Antes de falar do cinematográfico julgamento de Saddam Hussein, vejamos como começou a invasão do Iraque. É provável que o leitor se pergunte: não é uma guerra? A resposta é: não! Foi mesmo uma invasão. Havia mais de uma alternativa para derrubada do ditador Saddam, mas George W. Bush optou pela errada: proclamou uma guerra contra todo o país. O governo Bush não se envergonhou com a falta de apoio moral por parte da comunidade internacional e tampouco com o "não" à invasão, sentenciado pelo Conselho de Segurança das Nações Unidas. Em 2003 o Iraque foi invadido pelo argumento da luta do bem contra o mal e para encontrar a existência das supostas armas de destruição em massa e implantar a democracia no milenar Iraque. Nada disso se realizou. O Império continuou firme "trabalhando pela democracia" no território árabe. Pouco tempo depois, Saddam Hussein foi encontrado e preso em seu bunker. Os americanos não tinham planejado o "pós-guerra" e muito menos sabiam como lidar com uma cultura tão distante da sua; subestimaram a velha Babilônia.
Museus e bibliotecas foram saqueados privando o mundo de alguns objetos de arte de valor histórico praticamente incalculável. Deixemos de lado os abusos da prisão de Abu Ghraib e a inacreditável situação da privação de direitos humanos na base militar dos EUA em Guantânamo, Cuba, que constrangem o Direito. Não ocorreu o tão esperado apoio do povo iraquiano à invasão. Hoje morrem no Iraque, em média, cerca de cinqüenta pessoas por dia, a maioria civis. A situação está fora de controle do comando militar americano a ponto de alguns generais admitirem que é preciso mudar de tática o quanto antes.
Voltemos a Saddam. Mesmo tendo sido um tirano que massacrou milhares de pessoas inocentes, como prisioneiro ele tem direitos. Seu julgamento tem sido um teatro sofrível. Os intermináveis adiamentos e interrupções do julgamento ferem a justiça. Não é isso que se espera da "maior potência democrática do mundo". Aliás, democracia fora dos Estados Unidos parece ter um outro conceito para o governo americano. Recentemente quando da eleição dos senadores americanos, o julgamento de Saddam tomou as manchetes internacionais e a sentença de morte foi eloqüentemente exigida e anunciada.

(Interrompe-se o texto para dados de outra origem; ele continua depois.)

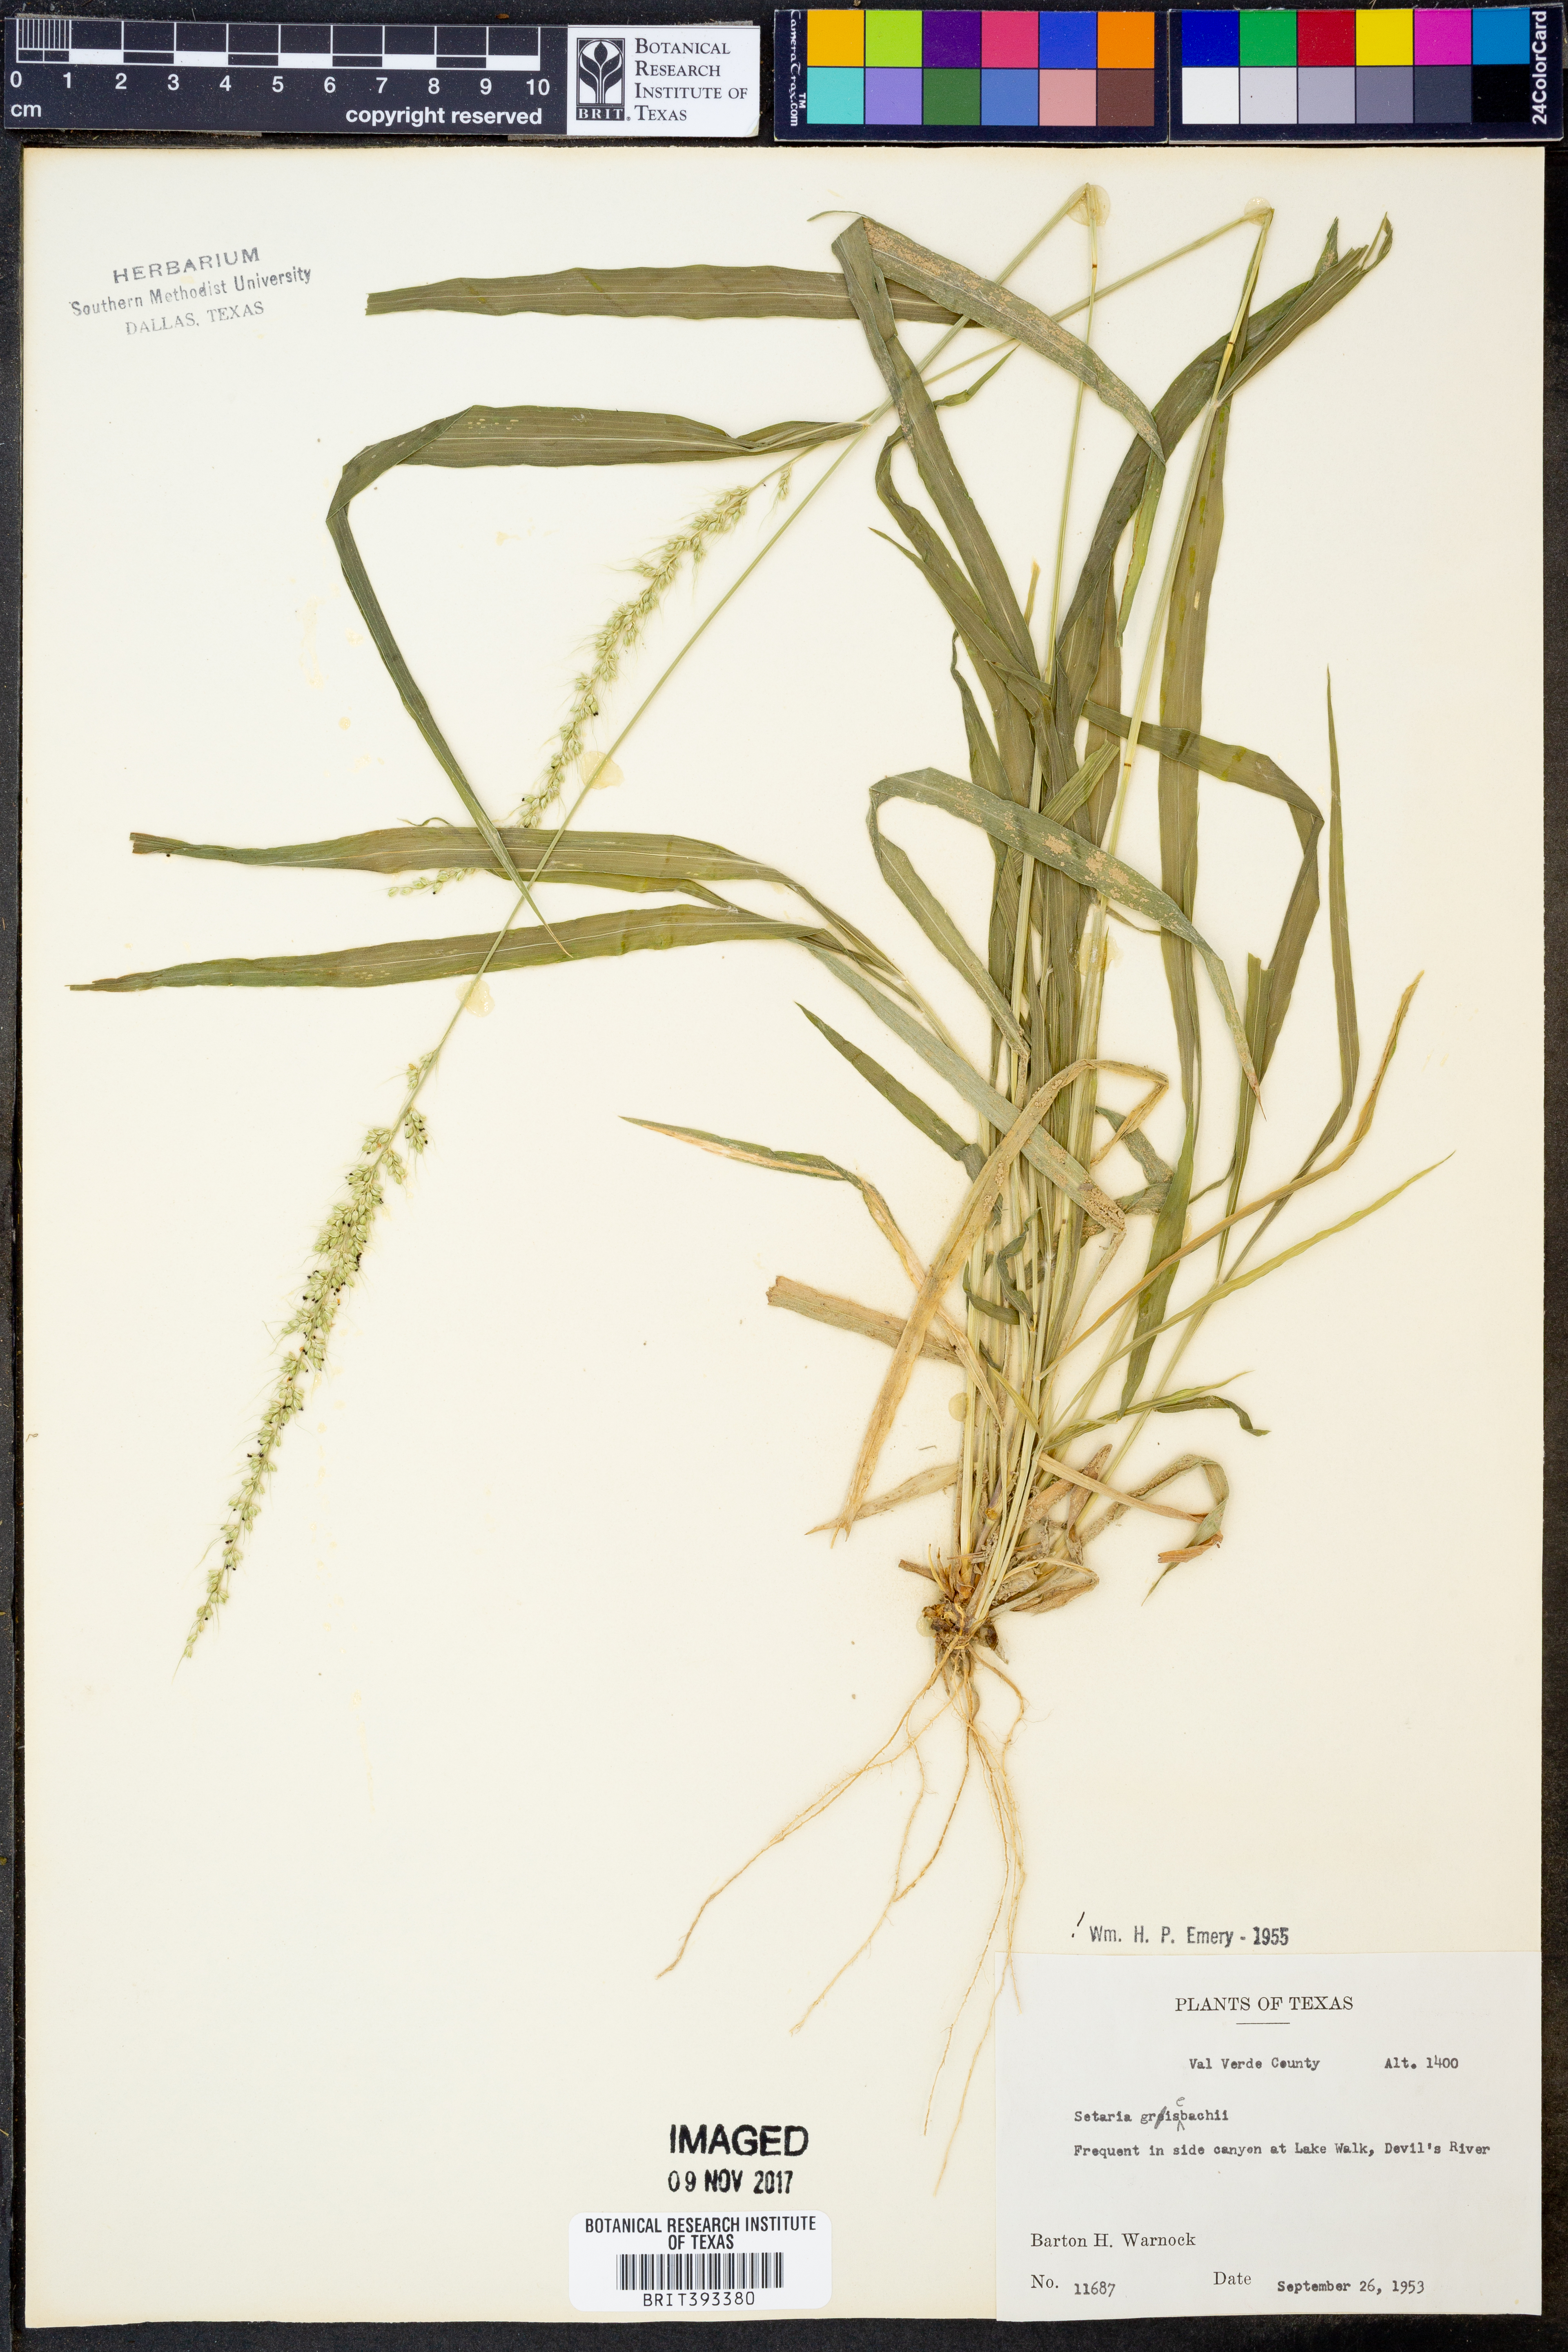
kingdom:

O objetivo era ganhar votos para os republicanos. As urnas mostraram o contrário e Bush foi derrotado. Esta semana, ainda segundo jornais americanos, a atuação do governo Bush no Iraque chegou aos ínfimos 17% de aceitabilidade pela população.
O que mais preocupa é o comentário de que os Estados Unidos querem prosseguir com o julgamento de Saddam Hussein porém, de modo velado, secretamente, inclusive para a execução da pena. Se isto ocorrer, haverá, de imediato, dois aspectos importantes a considerar: o primeiro, é o impacto internacional que isto terá. O segundo, é o desrespeito pela própria justiça. Esses dois aspectos contribuirão para a derrocada moral da maior potência militar do planeta. Seria conduta digna de uma republiqueta. As convenções internacionais sobre direitos humanos teriam que ser revistas. Restaria apenas o lamento pelos milhares de mortos, tanto soldados americanos como soldados e civis iraquianos. Acredito que seria um motivo para mudança de era; não pela morte de um ditador mas, pela injustiça e desrespeito à própria humanidade. Ficaria evidente para todos nós que o governo Bush queria apenas o petróleo e não a democracia iraquiana. Ficaria comprovado que a cruzada fundamentalista do presidente americano concretizou-se nesta região do mundo. Se a intenção do presidente americano é promover um julgamento espúrio de Saddam Hussein, isto não seria um benefício e sim um golpe para a civilização. Espero que isto não ocorra para não que não seja ferid de morte a convenção de Haia e, conseqüentemente, todo aparato jurídico conquistado através da supremacia da razão sobre a ignorância. A razão e o bom senso devem eliminar atitudes obsoletas em se tratando de direitos humanos. Em geral, os árabes vêem a invasão anglo-americana no Iraque como um assalto imperialista contra pessoas indefesas. O que tem ocorrido até aqui lhes dá razão.